In the county of Derby, England, a unit of length used by a miner taking possession of a claim to a vein of lead ore. It was in various times and places = 29, 31 or 32 yards. See the sources.
When a miner has found a new vein of ore in the King's-field, provided it be not in an orchard, garden, high-road, or church-yard, he may obtain an exclusive title to it, on application to the barmaster. The method of giving possession, is, in the presence of two jurymen, marking out in a pipe, or rake-work, two meers of ground, each containing twenty-nine yards; and in flat work, fourteen yards square.
Stephen Glover, publisher; Thomas Noble, editor.
The History and Gazetteer of the County of Derby….

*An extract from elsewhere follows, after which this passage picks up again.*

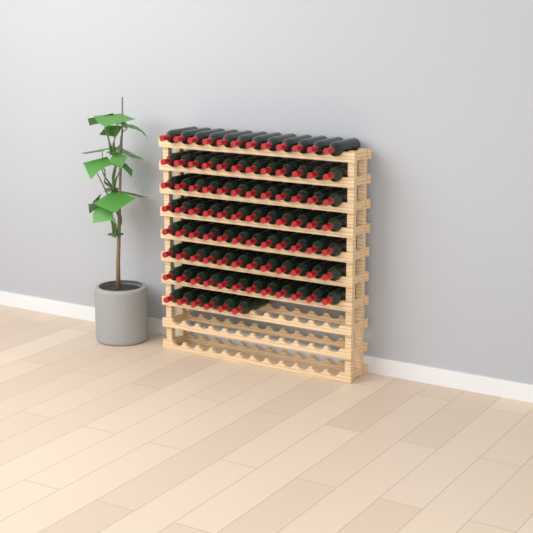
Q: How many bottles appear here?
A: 90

Derby: Printed by Henry Mozley and Son, 1831.
Vol. 1, page 55.
The term meer denotes a customary measure of land containing lead ore, to which a Derbyshire miner is entitled when he finds a metallic vein. Formerly a Derbyshire meer in the Low Peak contained 29 yards in length, and in the High Peak 31 yards in length, the breadth of a meer in both districts being from skirt to skirt, whether the vein consisted of a rake, pipe-work, or flat-work. Add. MS. 6681, p. 926. Now, however, by the recent statute, 14 & 15 Vict. c. 94, art. 18, so far as relates to the High Peak, every meer of ground shall contain 32 yards in length. See Tapping's High Peak Min. Cus. pp; 19, 104.
From the Glossary in
The Rhymed Chronicle of Edward Manlove...
London: Shaw and Sons, 1851.
Manlove's poem originally appeared as:
The Liberties and Customs of the Lead-Mines within the Wapentake of Wirksworth in the County of Derby.